设数列{an}满足a1=1, an=(4an-1 +2)/(2an-1 +7) ,则通项xn=?
问题描述:
设数列{an}满足a1=1, an=(4an-1 +2)/(2an-1 +7) ,则通项xn=?
答
an=[4a(n-1)+2]/[2a(n-1)+7]
an+2=[4a(n-1)+2+4a(n-1)+14]/[2a(n-1)+7]
=[8a(n-1)+16]/[2a(n-1)+7]
=8[a(n-1)+2]/[2a(n-1)+7]
an -1/2=[4a(n-1)+2-a(n-1)-7/2]/[2a(n-1)+7]
=[3a(n-1)-3/2]/[2a(n-1)+7]
=3[a(n-1)-1/2]/[2a(n-1)+7]
[(an +2)/(an -1/2)]/{[a(n-1)+2]/[a(n-1)-1/2]}=8/3,为定值.

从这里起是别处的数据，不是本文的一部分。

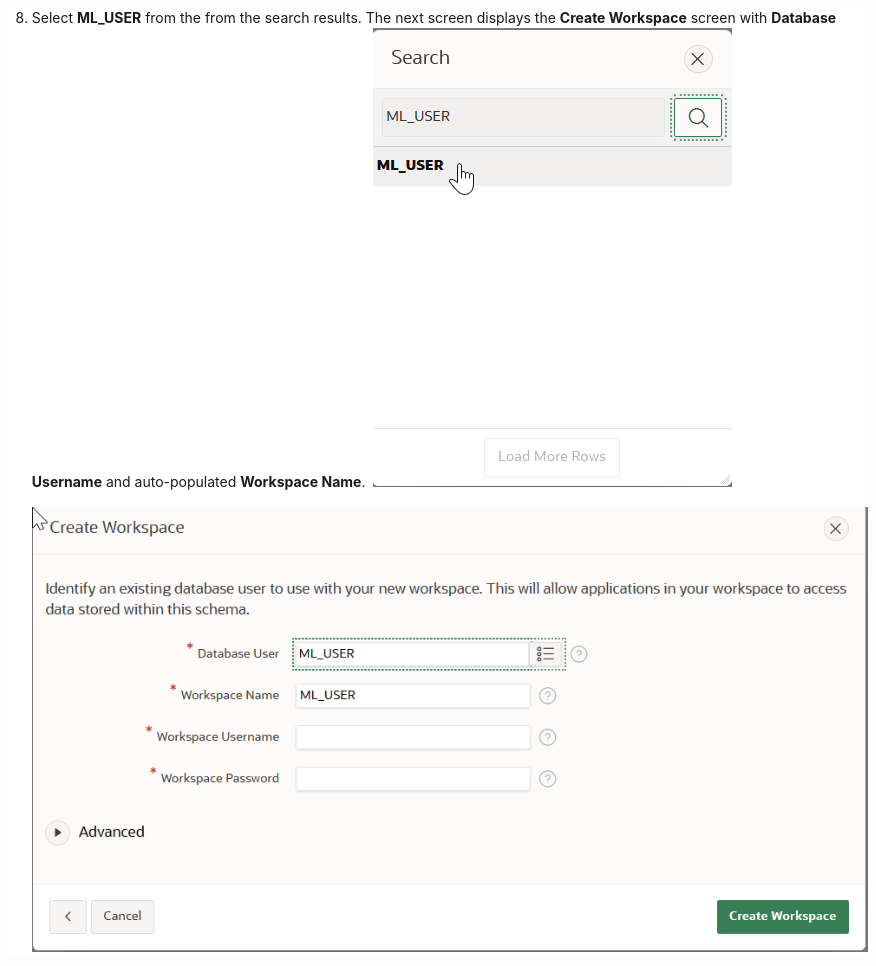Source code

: 8. Select **ML\_USER** from the from the search results. The next screen displays the **Create Workspace** screen with **Database Username** and auto-populated **Workspace Name**. 
    ![Select the user](./images/select-ml-user.png  " ")

    ![Review the fields](./images/autopopulated-workspace.png  " ")
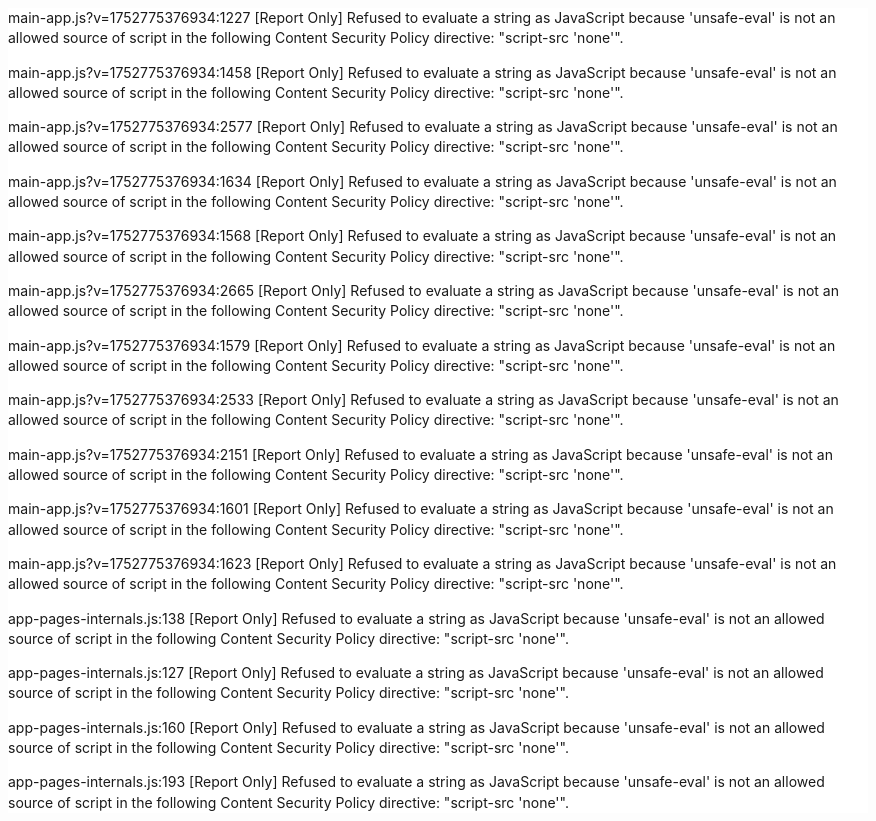 main-app.js?v=1752775376934:1227 [Report Only] Refused to evaluate a string as JavaScript because 'unsafe-eval' is not an allowed source of script in the following Content Security Policy directive: "script-src 'none'".

main-app.js?v=1752775376934:1458 [Report Only] Refused to evaluate a string as JavaScript because 'unsafe-eval' is not an allowed source of script in the following Content Security Policy directive: "script-src 'none'".

main-app.js?v=1752775376934:2577 [Report Only] Refused to evaluate a string as JavaScript because 'unsafe-eval' is not an allowed source of script in the following Content Security Policy directive: "script-src 'none'".

main-app.js?v=1752775376934:1634 [Report Only] Refused to evaluate a string as JavaScript because 'unsafe-eval' is not an allowed source of script in the following Content Security Policy directive: "script-src 'none'".

main-app.js?v=1752775376934:1568 [Report Only] Refused to evaluate a string as JavaScript because 'unsafe-eval' is not an allowed source of script in the following Content Security Policy directive: "script-src 'none'".

main-app.js?v=1752775376934:2665 [Report Only] Refused to evaluate a string as JavaScript because 'unsafe-eval' is not an allowed source of script in the following Content Security Policy directive: "script-src 'none'".

main-app.js?v=1752775376934:1579 [Report Only] Refused to evaluate a string as JavaScript because 'unsafe-eval' is not an allowed source of script in the following Content Security Policy directive: "script-src 'none'".

main-app.js?v=1752775376934:2533 [Report Only] Refused to evaluate a string as JavaScript because 'unsafe-eval' is not an allowed source of script in the following Content Security Policy directive: "script-src 'none'".

main-app.js?v=1752775376934:2151 [Report Only] Refused to evaluate a string as JavaScript because 'unsafe-eval' is not an allowed source of script in the following Content Security Policy directive: "script-src 'none'".

main-app.js?v=1752775376934:1601 [Report Only] Refused to evaluate a string as JavaScript because 'unsafe-eval' is not an allowed source of script in the following Content Security Policy directive: "script-src 'none'".

main-app.js?v=1752775376934:1623 [Report Only] Refused to evaluate a string as JavaScript because 'unsafe-eval' is not an allowed source of script in the following Content Security Policy directive: "script-src 'none'".

app-pages-internals.js:138 [Report Only] Refused to evaluate a string as JavaScript because 'unsafe-eval' is not an allowed source of script in the following Content Security Policy directive: "script-src 'none'".

app-pages-internals.js:127 [Report Only] Refused to evaluate a string as JavaScript because 'unsafe-eval' is not an allowed source of script in the following Content Security Policy directive: "script-src 'none'".

app-pages-internals.js:160 [Report Only] Refused to evaluate a string as JavaScript because 'unsafe-eval' is not an allowed source of script in the following Content Security Policy directive: "script-src 'none'".

app-pages-internals.js:193 [Report Only] Refused to evaluate a string as JavaScript because 'unsafe-eval' is not an allowed source of script in the following Content Security Policy directive: "script-src 'none'".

(a1+2)/(a1-1/2)=(1+2)/(1-1/2)=6
数列{(an +2)/(an -1/2)}是以6为首项,8/3为公比的等比数列.
(an +2)/(an -1/2)=6×(8/3)^(n-1)
[6×(8/3)^(n-1) -1]an=3×(8/3)^(n-1)+2
an=[3×(8/3)^(n-1) +2]/[6×(8/3)^(n-1) -1]
=[3×(8/3)^(n-1) -1/2 +5/2]/[6×(8/3)^(n-1) -1]
=(1/2) +5/[12×(8/3)^(n-1) -2]
=(1/2) +5/[2^(3n-1)/3^(n-2) -2]
n=1时,a1=(1/2) +5/[2²/3^(-1) -2]=(1/2)+5/10=1,同样满足.
数列{an的通项公式为an=(1/2) +5/[2^(3n-1)/3^(n-2) -2].